Assuming \(0 < P(H) < 1\), then
\(\displaystyle P(HT|HT \lor TH) = \frac{P(HT)}{P(HT) + P(TH)}\)
\(\displaystyle = \frac{P(HT)}{P(HT) + P(HT)}\)
\(\displaystyle = \frac{1}{2}\)
Same sums for \(P(TH|HT \lor TH)\). Et voila, a fair coin from two or more tosses of a biased one!

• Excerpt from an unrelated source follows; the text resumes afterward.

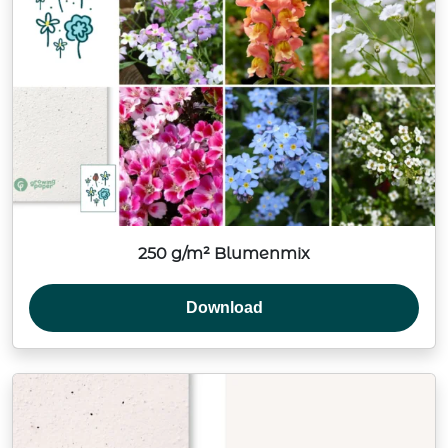
250 g/m² Blumenmix
Download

Let’s simulate it using rbinom in R.
Here’s a biased coin, with 1/10 chance of heads, flipped 20,000 times (\(H = 1\) and \(T = 0\)):
test <- rbinom(20000, 1, .1) table(test)
This gives:
test 0 1 17982 2018
Around 10% of outcomes were heads.
Now the debiaser:
debias_iid <- function(x) { stopifnot(length(x) >= 2) stopifnot(length(x) %% 2 == 0) res <- rep(NA, length(x)/2) j <- 1 for (i in seq(1,length(x), 2)) { res[j] <- case_when( x[i] == 1 && x[i+1] == 0 ~ 1, x[i] == 0 && x[i+1] == 1 ~ 0 ) j <- j+1 } res }
Try it:
debias_iid(test) |> table()
That looks better:
0 1 900 924
50.7% of outcomes were heads, which is the sort of value we would expect, given sampling error, for a fair coin.
References
von Neumann, J. (1951) Various Techniques Used in Connection with Random Digits, Notes by G. E. Forsythe, National Bureau of Standards Applied Math Series, 12, 36-38. Reprinted in von Neumann’s Collected Works (1963), Pergamon Press, pp. 768-770.